TEXTE:
○ ○ ○

Une inquiétante exception européenne
D’autres voix se sont élevées pour critiquer ce projet du gouvernement, mu sans doute par la trop grande indépendance dont l’Arcep a fait preuve dans le dossier de la 4e licence de téléphonie mobile 3G attribuée à Free.
Alain Bazot, le président de l’UFC-Que Choisir le qualifie tout simplement d’entrisme et de « mini-putsch ». Pour lui, « voilà qui ferait de la France une inquiétante exception européenne, puisqu’aucune autre autorité de régulation des télécoms ne fait l’objet d’un tel œil gouvernemental parmi nos voisins. Or, sous le regard de l’émissaire de l’exécutif, les débats sur l’application de la loi Hadopi ou la neutralité du Net risquent de prendre un tour très différent ! ».
Il ajoute que « cet amendement apparaît en outre comme une réponse aux récents différends entre l’Autorité et l’exécutif. Par exemple, alors qu’en novembre dernier, l’Arcep ouvrait une consultation publique sur 30 propositions pour améliorer les offres Internet élaborées avec les associations de consommateurs, Hervé Novelli répliquait en bouclant un accord avec les seuls opérateurs. Une manœuvre évidente pour court-circuiter l’initiative ».

○ ○ ○

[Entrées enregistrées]
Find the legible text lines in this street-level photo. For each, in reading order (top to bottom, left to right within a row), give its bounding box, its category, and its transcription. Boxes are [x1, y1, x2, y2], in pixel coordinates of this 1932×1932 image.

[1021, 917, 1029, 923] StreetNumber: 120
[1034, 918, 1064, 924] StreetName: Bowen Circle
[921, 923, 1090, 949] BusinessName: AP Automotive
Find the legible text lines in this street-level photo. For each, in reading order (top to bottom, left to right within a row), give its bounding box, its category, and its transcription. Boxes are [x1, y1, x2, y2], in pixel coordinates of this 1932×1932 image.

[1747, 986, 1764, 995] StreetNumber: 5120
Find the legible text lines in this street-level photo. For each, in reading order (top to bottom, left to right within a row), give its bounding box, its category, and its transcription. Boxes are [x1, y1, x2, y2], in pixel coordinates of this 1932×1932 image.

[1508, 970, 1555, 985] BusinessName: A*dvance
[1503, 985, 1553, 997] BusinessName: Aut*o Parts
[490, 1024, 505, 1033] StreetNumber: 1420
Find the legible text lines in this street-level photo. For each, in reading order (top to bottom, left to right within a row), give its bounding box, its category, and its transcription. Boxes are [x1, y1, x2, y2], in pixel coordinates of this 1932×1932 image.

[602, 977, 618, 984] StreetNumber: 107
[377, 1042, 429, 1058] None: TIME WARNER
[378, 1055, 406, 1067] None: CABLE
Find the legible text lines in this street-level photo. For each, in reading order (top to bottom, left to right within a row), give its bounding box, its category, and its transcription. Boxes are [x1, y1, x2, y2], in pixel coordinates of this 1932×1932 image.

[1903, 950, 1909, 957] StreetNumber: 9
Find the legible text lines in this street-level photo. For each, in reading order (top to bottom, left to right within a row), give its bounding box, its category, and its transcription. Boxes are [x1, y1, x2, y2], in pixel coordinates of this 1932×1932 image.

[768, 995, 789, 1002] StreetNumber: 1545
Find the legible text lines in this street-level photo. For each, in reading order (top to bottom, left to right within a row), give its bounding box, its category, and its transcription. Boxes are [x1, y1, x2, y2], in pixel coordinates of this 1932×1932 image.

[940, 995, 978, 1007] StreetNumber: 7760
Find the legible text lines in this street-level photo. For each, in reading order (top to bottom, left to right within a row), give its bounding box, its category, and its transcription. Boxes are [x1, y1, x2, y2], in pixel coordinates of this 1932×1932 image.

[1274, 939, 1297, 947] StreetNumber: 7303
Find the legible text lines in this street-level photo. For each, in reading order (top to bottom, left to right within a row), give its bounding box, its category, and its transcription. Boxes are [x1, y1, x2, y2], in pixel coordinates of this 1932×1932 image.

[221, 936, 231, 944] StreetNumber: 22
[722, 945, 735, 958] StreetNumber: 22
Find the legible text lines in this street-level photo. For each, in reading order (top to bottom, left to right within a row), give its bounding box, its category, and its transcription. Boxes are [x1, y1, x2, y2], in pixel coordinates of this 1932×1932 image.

○ ○ ○

EXERCICES À RÉALISER:
- A) Dans le texte sur l'Arcep, par quels termes Alain Bazot qualifie-t-il le projet du gouvernement ?
- B) Poursuivez, s'il vous plaît, le texte sur l'Arcep à partir de sa dernière phrase.

RÉPONSES PAR EXERCICE:
- A) Il le qualifie d'entrisme et de « mini-putsch ».

- B)
Alain Bazot n’est pas le seul à s’inquiéter de cet amendement. Pour Catherine Trautmann, député européen, « cela rappelle le nouveau mode de désignation du président de France Télévisions. Ce nouvel épisode s’ajoutant à la longue liste des lois Hadopi et Loppsi, comment, dans ces conditions, ne pas y voir une manœuvre politique traduisant une volonté de contrôle du secteur des médias et des télécommunications ? ». A noter que la réaction de l’élue a été relayée par le service de presse de l’Arcep…
Bruxelles s’en mêle
La polémique a débordé le cadre franco-français, puisque Bruxelles est entré dans le débat. « Nous allons vérifier de très près la conformité de ce projet avec la réglementation européenne, a expliqué Jonathan Todd, le porte-parole de la Commission en matière de télécommunications, cité par l’AFP. L’Arcep doit pouvoir exercer ses pouvoirs et s’acquitter de ses responsabilités de façon indépendante et impartiale », a-t-il souligné.
Pour la Commission européenne, l’Arcep « doit pouvoir garantir la confidentialité de certaines informations commerciales échangées avec les autres acteurs des marchés de communications électroniques ».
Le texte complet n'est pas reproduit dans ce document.